O guardião do ninho
O futuro do PSDB depende das eleições para governo de São Paulo. Nenhum outro estado possui tamanho peso financeiro, simbólico e estratégico para o partido. A inegável relevância econômica e populacional de Minas Gerais, por exemplo, não diminui a enorme disparidade de valores. Além disso, o microcosmo político mineiro obedece a um sistema de influências próximo do populismo oligárquico nordestino, formado por agrupamentos de lideranças regionais, que priorizam demandas localizadas acima de abstrações programáticas. As lideranças peessedebistas identificam-se cada vez menos com as origens da sigla, que remontam a disputas no PMDB paulista. Fora de São Paulo, a fantasia institucional que amalgama os vetores do partido é quase irrelevante, e poucos de seus quadros lamentariam adotar outras nomenclaturas após um eventual rompimento na frágil harmonia da cúpula.

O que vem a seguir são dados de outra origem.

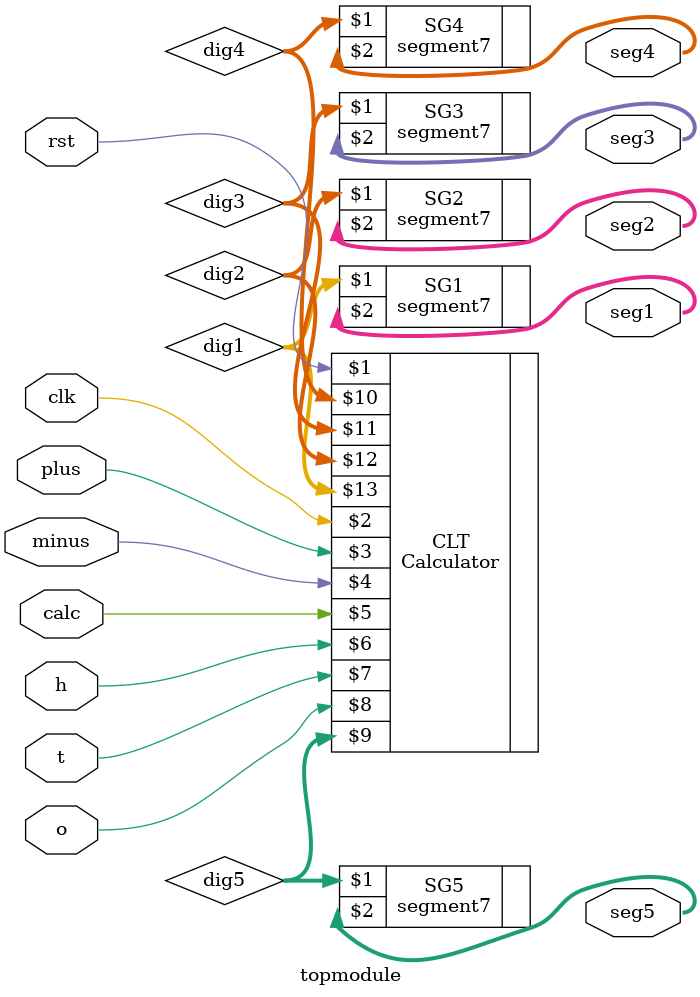
<source format=v>
module topmodule(rst, clk, plus, minus, calc, h, t, o, seg5, seg4, seg3, seg2, seg1);
input rst, clk, plus, minus, calc, h, t, o;
output [6:0] seg5, seg4, seg3, seg2, seg1;

wire [3:0] dig5, dig4, dig3, dig2, dig1;

Calculator CLT(rst, clk, plus, minus, calc, h, t, o, dig5, dig4, dig3, dig2, dig1);
segment7 SG5(dig5, seg5);
segment7 SG4(dig4, seg4);
segment7 SG3(dig3, seg3);
segment7 SG2(dig2, seg2);
segment7 SG1(dig1, seg1);

endmodule

</source>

Há um fundamento prático nessa dependência estadual do PSDB. A gigantesca máquina administrativa de São Paulo abriga figuras importantes que foram desalojadas do governo federal e demais eleições derrotadas. É evidente que sistemas semelhantes funcionam em todos os rincões do país, porém jamais com a mesma grandiosidade. São várias centenas de cargos, espalhados por órgãos públicos, autarquias e fornecedores (para não citar a Assembléia Legislativa), garantindo sobrevida a uma constelação de notáveis e populações de correligionários comprometidos com as pretensões hegemônicas dos líderes. Um contingente decisivo nas disputas que movimentam as convenções partidárias.

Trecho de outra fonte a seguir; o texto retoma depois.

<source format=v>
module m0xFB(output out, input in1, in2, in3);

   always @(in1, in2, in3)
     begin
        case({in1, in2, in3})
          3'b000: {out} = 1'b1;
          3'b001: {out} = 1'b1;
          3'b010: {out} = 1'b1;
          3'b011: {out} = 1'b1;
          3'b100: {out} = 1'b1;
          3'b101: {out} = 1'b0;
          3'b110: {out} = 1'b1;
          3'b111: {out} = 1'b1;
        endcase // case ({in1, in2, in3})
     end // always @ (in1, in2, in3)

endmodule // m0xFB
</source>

Perder São Paulo, especialmente para o PT, significaria correr o risco de que um orçamento exorbitante seja enfim utilizado para amenizar os desastres perpetrados pelos doze anos de predomínio tucano. O sucesso alheio, mínimo que fosse, prolongaria o ostracismo dos peessedebistas históricos por um tempo que eles talvez não suportassem. A hipótese não parece tão absurda perante o grau de penúria a que foram relegadas áreas como Segurança Pública, Educação e Saúde no estado.

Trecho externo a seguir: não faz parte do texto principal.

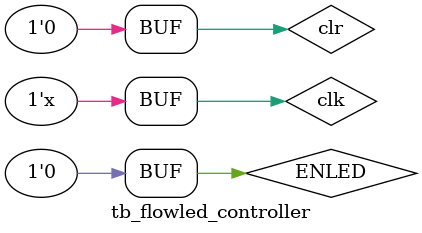
<source format=v>
module tb_flowled_controller();
parameter DELY=80;
reg clk,clr,ENLED;wire [7:0] led;
flowled_controller i1(.clk(clk),.ENLED(ENLED),.clr(clr),.led(led));
always begin #DELY clk=~clk;end
initial begin
clk=1;ENLED=1;clr=1;
#(DELY);clr=0;
#(DELY);ENLED=0;
end
endmodule
</source>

Outro fantasma terrível que assola o PSDB e coligados é o de algum sucessor raivoso expor os calabouços infectos das administrações anteriores. Não por acaso, a candidatura de José Serra atraiu o providencial apoio do ex-governador Luís Antônio Fleury Filho (massacre do Carandiru), Aloysio Nunes Ferreira (vice de Fleury), Alberto Goldman e Barros Munhoz (secretários, respectivamente, dos governos Orestes Quércia e Fleury). Essa tropa de choque recebeu ainda o reforço de deputados ultraconservadores e do indefectível PFL, que acaba de receber seu quinhão na capital e no Palácio dos Bandeirantes (Gilberto Kassab, o vice-prefeito que Serra empossou, foi da bancada de Paulo Maluf na Câmara e depois secretário do nefasto governo Celso Pitta).
Prova da seriedade com que os dirigentes tucanos e seus apoiadores da imprensa tratam a campanha de Serra pode ser aferida no zelo conferido à preservação de sua imagem, evitando qualquer menção desagradável à Máfia dos Sanguessugas (que surgiu quando Serra era ministro da Saúde), à lista de Furnas (onde ele consta como praticante de caixa dois), à quebra do compromisso público de não abandonar a Prefeitura ou aos malogros da gestão paulistana. A recente tentativa de associar o PT aos ataques do crime organizado é sintomática. Pois, se esse manto de otimismo e serenidade consegue ocultar a conhecida truculência do candidato, não ameniza a desesperada agressividade de quem está disposto a tudo para garantir a própria sobrevivência. Tudo mesmo.